Yargıtay 3. Hukuk Dairesi 2017/5755 E. , 2019/776 K. İçtihat

Davacı, taraflar arasında 01/01/2011 başlangıç tarihli kira sözleşmesi düzenlendiğini, davalının son ödediği aylık 331,27 TL kira bedelinin emsal taşınmazlara göre düşük kaldığını belirterek 01/01/2016 tarihinden itibaren geçerli olmak üzere aylık kira bedelinin net 3.000 TL olarak tespitine karar verilmesi istemiştir.
Davalı, talep edilen kiranın fahiş olduğunu belirterek davanın reddine karar verilmesini istemiştir.
Mahkemece; davanın kısmen kabulü ile kira bedelinin 01/01/2016 tarihinden itibaren geçerli olmak üzere 1.500,00 TL olarak tespitine karar verilmiş, hüküm davalı tarafından temyiz edilmiştir.
1- Taraflar arasındaki kira ilişkisi, 01.01.2011 başlangıç tarihli ve 1 yıl süreli kira sözleşmesine dayanmakta olup, tespiti istenilen dönem 01.01.2016 tarihinden itibaren başlayan döneme ilişkindir. Kira bedelinin başlangıç tarihine göre hak ve nesafet esaslarına göre tespit edilmesi gerekmektedir. 18.11.1964 gün ve 2/4 sayılı Y.İ.B.K. ve yerleşik Yargıtay uygulamalarına göre “hak ve nesafet” ilkesi uyarınca hakim bu sınırlamayı yaparken, öncelikle tarafların tüm delilleri varsa emsal kira sözleşmeleri aslı veya onaylı örnekleri dosyaya alınmalı, bilirkişi marifetiyle kiralanan taşınmaz ve taraf emsalleri tek tek görülüp incelenmeli, böylece elde edilen veriler somutlaştırılarak, dava konusu yer ile ayrı ayrı (konumu, çevresi, niteliği, kullanım şekli, kira başlangıç tarihi, kira süreleri vb.) kira parasına etki eden tüm nitelikleri karşılaştırılmalı, emsal kira bedellerinin niçin uygun emsal olup olmadığı somut gerekçelerle açıklanmalı, dava konusu taşınmazın yeniden kiraya verilmesi halinde getirebileceği kira parası belirlenmeli, hakimce bu kira parası dikkate alınmak suretiyle hak ve nesafete; özellikle tarafların kira sözleşmesinden bekledikleri amaçlarına uygun makul bir kira parasına hükmedilmelidir.

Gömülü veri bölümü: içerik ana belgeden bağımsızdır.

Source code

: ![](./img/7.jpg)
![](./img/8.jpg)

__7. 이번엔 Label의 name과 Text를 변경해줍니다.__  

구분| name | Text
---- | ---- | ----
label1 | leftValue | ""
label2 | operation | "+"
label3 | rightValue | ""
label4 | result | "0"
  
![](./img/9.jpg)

Olayımıza gelince; hükme esas alınan 01.01.2011 başlangıç tarihli 1 yıl süreli kira sözleşmesi hakkında taraflar arasında bir uyuşmazlık bulunmamaktadır. 12.02.2016 tarihli bilirkişi raporunda; taşınmazın alanı, mevcut durumu, mevkii, muhiti, geometrik durumu, iki yola cepheli oluşu, günün ekonomik ve sosyolojik şartları, dosya içerisinde bulunan emsal kira sözleşmeleri ve piyasa rayiç bedelleri incelendiğinde taşınmazın 01.01.2016 tarihi itibari ile aylık kira bedelinin net 1.500,00 TL olabileceği belirtilmiş olmasına rağmen emsal kira sözleşmelerinin neler olduğu, nitelikleri ve taşınmazın boş olarak yeniden kiraya verilmesi durumunda kira bedelinin ne olacağı belirtilmemiştir. Bu haliyle alınan bilirkişi raporu hüküm kurmaya elverişli değildir.

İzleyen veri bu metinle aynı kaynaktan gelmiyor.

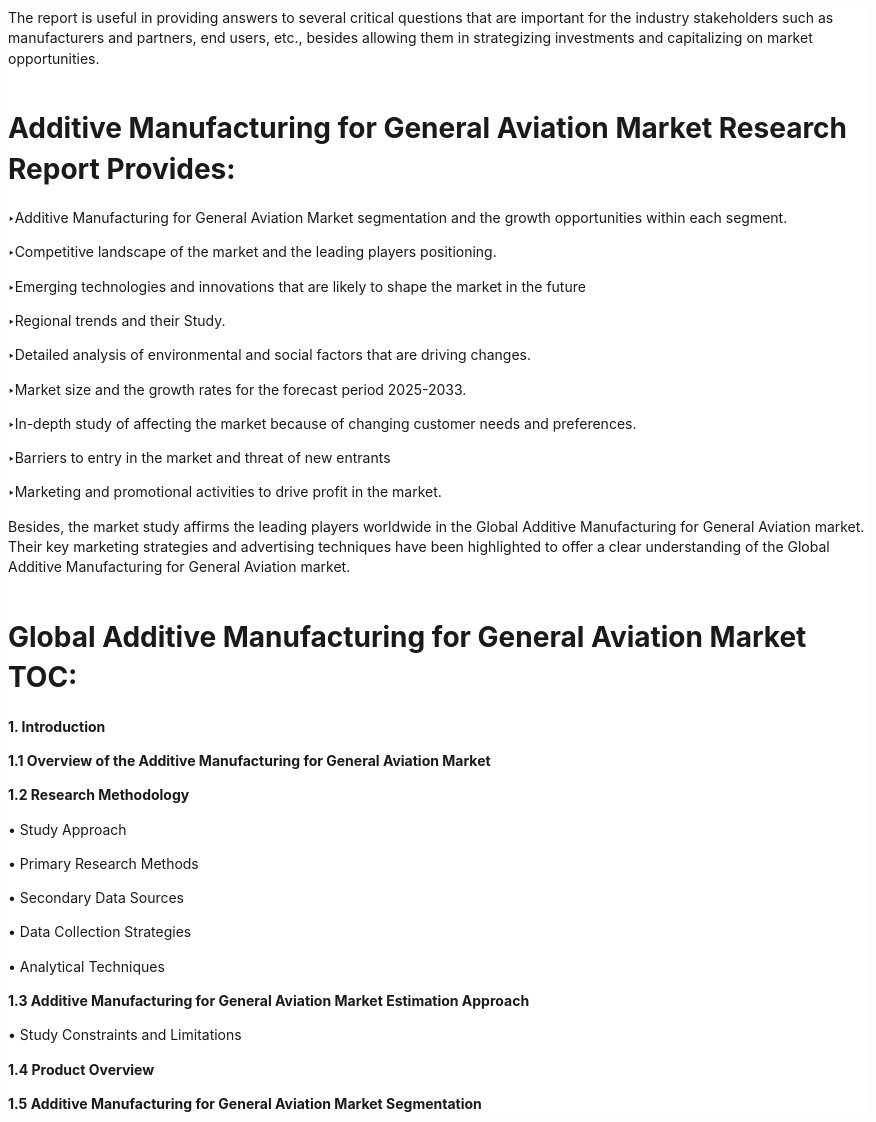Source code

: The report is useful in providing answers to several critical questions that are important for the industry stakeholders such as manufacturers and partners, end users, etc., besides allowing them in strategizing investments and capitalizing on market opportunities.

# <strong>Additive Manufacturing for General Aviation Market Research Report Provides:</strong>

<strong>‣</strong>Additive Manufacturing for General Aviation Market segmentation and the growth opportunities within each segment.

<strong>‣</strong>Competitive landscape of the market and the leading players positioning.

<strong>‣</strong>Emerging technologies and innovations that are likely to shape the market in the future

<strong>‣</strong>Regional trends and their Study.

<strong>‣</strong>Detailed analysis of environmental and social factors that are driving changes.

<strong>‣</strong>Market size and the growth rates for the forecast period 2025-2033.

<strong>‣</strong>In-depth study of affecting the market because of changing customer needs and preferences.

<strong>‣</strong>Barriers to entry in the market and threat of new entrants

<strong>‣</strong>Marketing and promotional activities to drive profit in the market.

Besides, the market study affirms the leading players worldwide in the Global Additive Manufacturing for General Aviation market. Their key marketing strategies and advertising techniques have been highlighted to offer a clear understanding of the Global Additive Manufacturing for General Aviation market.

# <strong>Global Additive Manufacturing for General Aviation Market TOC:</strong>

<strong>1. Introduction</strong>

<strong>1.1 Overview of the Additive Manufacturing for General Aviation Market</strong>

<strong>1.2 Research Methodology</strong>

• Study Approach

• Primary Research Methods

• Secondary Data Sources

• Data Collection Strategies

• Analytical Techniques

<strong>1.3 Additive Manufacturing for General Aviation Market Estimation Approach</strong>

• Study Constraints and Limitations

<strong>1.4 Product Overview</strong>

<strong>1.5 Additive Manufacturing for General Aviation Market Segmentation</strong>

Mahkemece davalının eski kiracı olduğu da dikkate alınarak yukarıdaki açıklamalar ışığında hak ve nesafete göre 1.1.2016 tarihinde başlayan dönem için kira bedelinin brüt olarak tespiti gerekirken yazılı şekilde yetersiz bilirkişi raporuna dayanılarak, net mi brüt mi olduğu belirtilmeden ve hakkaniyet indirimi uygulanmadan yazılı şekilde karar verilmesi usul ve yasaya aykırı olup bozmayı gerektirmiştir.
2-) Bozma nedenine göre sair temyiz itirazlarının incelenmesine şimdilik gerek görülmemiştir.
KARAR : Yukarıda birinci bentte açıklanan nedenlerle hükmün HUMK.nun 428. maddesi gereğince davalı yararına BOZULMASINA, ikinci bentte açıklanan nedenle tarafların diğer temyiz itirazlarının incelenmesine şimdilik yer olmadığına, peşin alının temyiz harcının istek halinde temyiz edene iadesine, 6100 sayılı HMK’nun geçici madde 3 atfıyla 1086 sayılı HUMK.nun 440. maddesi gereğince karar düzeltme yolu kapalı olmak üzere, 06.02.2019 gününde oybirliğiyle karar verildi.